Floyd is a POS and Im glad he retired, I never want to watch him fight ever again... UNLESS they deduct a point everytime he turns his back to his opponents OR they allow his opponent to hit the back of his head should he pull that crap/take him down for some G&P.

He might be top rated, but he makes boxing NOT worth watching.
Hes a master of exploiting the rules of boxing.


----------



## pushaton (Dec 8, 2008)

I would like to see Mayweather get his ass whooped, cocky mouthed mother fucker!


----------



## Onganju (May 26, 2006)

While I would love to see Pacquiao fight Mayweather next, it probably won't happen. Hatton is ready made for the Pac-Man menu. 

However, I voted "other" as there is a guy I would love to see Pacquiao fight. That would be the the current WBO Super Featherweight Kingpin Joan Guzman. He's probably the only guy at 130lbs that can give Pacquiao a run for his money. He's fast, tough, aggressive and has a perfect 28-0 record (17 KOs).

Here's a few HL clips:

Joan Guzman - The Sycuan Warrior

Joan Guzman Highlight Video

This match-up would be like watching a fireworks show. A very, very, fast and violent fireworks show.


----------



## ZZtigerZZ81 (Jul 8, 2006)

I would like to see him stay at WW and fight Margarito. As long as he is fighting aging stars that is. I think Margarito has a lot to offer with his incredible abillity to not be affected by power shots for 10 rounds. I know he is fighting Mosley in January though.

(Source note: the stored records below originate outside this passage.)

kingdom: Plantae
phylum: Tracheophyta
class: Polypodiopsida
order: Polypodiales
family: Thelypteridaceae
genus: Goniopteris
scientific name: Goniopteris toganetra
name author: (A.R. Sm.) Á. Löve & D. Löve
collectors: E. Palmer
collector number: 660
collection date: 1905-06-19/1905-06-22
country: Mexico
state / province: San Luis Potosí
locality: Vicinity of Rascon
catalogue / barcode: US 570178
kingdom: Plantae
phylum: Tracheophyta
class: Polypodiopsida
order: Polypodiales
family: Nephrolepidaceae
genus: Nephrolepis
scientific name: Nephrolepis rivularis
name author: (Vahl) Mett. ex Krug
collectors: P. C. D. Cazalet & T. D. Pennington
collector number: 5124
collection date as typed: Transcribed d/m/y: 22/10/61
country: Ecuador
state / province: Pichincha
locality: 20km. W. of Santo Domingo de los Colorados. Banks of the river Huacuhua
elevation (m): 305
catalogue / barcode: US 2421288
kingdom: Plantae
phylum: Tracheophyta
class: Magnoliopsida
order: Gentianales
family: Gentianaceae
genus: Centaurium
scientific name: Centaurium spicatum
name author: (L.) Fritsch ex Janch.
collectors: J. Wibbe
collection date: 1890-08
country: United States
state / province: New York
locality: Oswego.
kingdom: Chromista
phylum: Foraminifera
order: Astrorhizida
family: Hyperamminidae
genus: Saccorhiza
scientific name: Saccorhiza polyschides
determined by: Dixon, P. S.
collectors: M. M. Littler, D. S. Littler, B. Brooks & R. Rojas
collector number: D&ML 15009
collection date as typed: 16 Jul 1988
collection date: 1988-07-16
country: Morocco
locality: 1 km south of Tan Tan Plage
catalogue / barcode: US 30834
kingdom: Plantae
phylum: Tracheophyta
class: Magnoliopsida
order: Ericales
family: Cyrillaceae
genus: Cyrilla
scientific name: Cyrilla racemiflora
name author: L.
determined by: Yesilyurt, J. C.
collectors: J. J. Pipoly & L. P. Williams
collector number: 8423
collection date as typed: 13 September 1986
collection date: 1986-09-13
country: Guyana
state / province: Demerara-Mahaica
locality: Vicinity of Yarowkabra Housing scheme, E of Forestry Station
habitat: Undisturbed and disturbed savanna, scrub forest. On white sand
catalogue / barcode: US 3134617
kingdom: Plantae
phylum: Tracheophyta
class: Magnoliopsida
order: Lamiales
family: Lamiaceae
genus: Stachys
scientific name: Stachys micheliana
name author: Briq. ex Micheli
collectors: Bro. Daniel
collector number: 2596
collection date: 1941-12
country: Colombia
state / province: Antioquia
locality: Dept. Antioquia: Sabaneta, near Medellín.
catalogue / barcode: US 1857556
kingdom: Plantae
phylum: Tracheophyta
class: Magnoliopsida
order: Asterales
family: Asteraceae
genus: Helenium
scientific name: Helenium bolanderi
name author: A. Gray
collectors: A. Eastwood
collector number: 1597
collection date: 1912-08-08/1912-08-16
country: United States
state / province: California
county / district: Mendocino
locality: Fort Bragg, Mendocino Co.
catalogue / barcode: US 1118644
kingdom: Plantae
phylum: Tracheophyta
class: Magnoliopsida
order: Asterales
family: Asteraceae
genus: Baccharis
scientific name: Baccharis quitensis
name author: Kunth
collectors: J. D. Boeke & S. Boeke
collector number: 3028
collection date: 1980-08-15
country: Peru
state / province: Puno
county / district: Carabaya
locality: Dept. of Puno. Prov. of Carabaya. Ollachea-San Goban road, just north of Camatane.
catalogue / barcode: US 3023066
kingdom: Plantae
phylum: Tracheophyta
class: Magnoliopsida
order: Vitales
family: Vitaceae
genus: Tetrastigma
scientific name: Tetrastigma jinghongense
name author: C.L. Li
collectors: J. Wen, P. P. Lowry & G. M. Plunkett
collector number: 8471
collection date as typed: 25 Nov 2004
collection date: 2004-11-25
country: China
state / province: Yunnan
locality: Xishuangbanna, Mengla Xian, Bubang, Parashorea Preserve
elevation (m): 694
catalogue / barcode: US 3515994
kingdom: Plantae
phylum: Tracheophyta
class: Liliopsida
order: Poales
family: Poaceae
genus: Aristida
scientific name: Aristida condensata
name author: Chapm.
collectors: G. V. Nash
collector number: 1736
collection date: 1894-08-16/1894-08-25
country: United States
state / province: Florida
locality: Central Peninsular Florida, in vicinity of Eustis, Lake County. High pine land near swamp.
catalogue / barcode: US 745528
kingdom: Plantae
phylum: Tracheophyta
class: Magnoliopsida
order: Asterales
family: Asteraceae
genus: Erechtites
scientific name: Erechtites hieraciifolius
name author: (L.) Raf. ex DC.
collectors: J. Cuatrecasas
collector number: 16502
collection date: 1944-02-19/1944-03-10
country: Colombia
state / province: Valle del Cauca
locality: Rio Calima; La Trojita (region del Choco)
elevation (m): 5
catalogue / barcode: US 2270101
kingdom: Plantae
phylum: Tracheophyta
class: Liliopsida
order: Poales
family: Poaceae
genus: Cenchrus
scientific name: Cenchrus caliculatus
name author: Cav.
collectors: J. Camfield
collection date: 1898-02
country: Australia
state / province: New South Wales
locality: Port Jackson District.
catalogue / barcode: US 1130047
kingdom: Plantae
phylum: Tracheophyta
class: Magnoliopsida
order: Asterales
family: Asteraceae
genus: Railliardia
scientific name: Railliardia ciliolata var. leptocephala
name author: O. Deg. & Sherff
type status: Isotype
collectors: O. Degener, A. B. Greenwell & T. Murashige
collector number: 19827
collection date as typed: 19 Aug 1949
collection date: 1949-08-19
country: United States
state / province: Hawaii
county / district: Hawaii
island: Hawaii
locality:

SO, doubtful that it will happen


----------



## MLS (Jul 18, 2007)

Well, Pacquiao/Hatton is tentatively set for March 2nd and they may try and get a fight with Mayweather in September.


----------



## e-thug (Jan 18, 2007)

I meant to vote for Hatton Vs Pacquiao...

Personally I think it be entertaining as hell and I hate to say it but Im pretty sure Pacquiao would win via late tko...then Id like to see the superfight with Mayweather/Pac-Man.


----------



## Satori (Sep 18, 2008)

It is going to be incredible interesting to watch EITHER fights be it Hatton or Mayweather--- Basically Pac-man would be fighting Mayweather family, first Senior since he is Hattons trainer then Son, LOL.


O


----------



## ZeroPRIDE (Apr 12, 2006)

i picked Hatton. i refuse to see another Money May fight cuz all hes looking for is a payday. **** that, he should have stayed active.


----------



## isagi (Feb 6, 2009)

Hatton. :thumbsup:


----------



## Shamrock-Ortiz (Sep 22, 2006)

I'd love to see Mayweather/Pacman, obviously the Hatton/Pacman fight is happening, but I'd rather see the Mayweather fight.

I tend to think that Mayweather wouldn't just leave his head there to get punched over and over by Manny, like DLH did.

It's stupid because a lot of my mates who don't know anything, say something like - "Pacman would beat Mayweather because he killed DLH, who only just lost to Floyd."

There is such a huge difference just from the fact that like I said, Floyd would move out of the way of Pacman's shots so much better than DLH did.

I'd love to see it go down.

Pacman/Hatton should be pretty electric too, if not more electric, Hatton fans are quality.


----------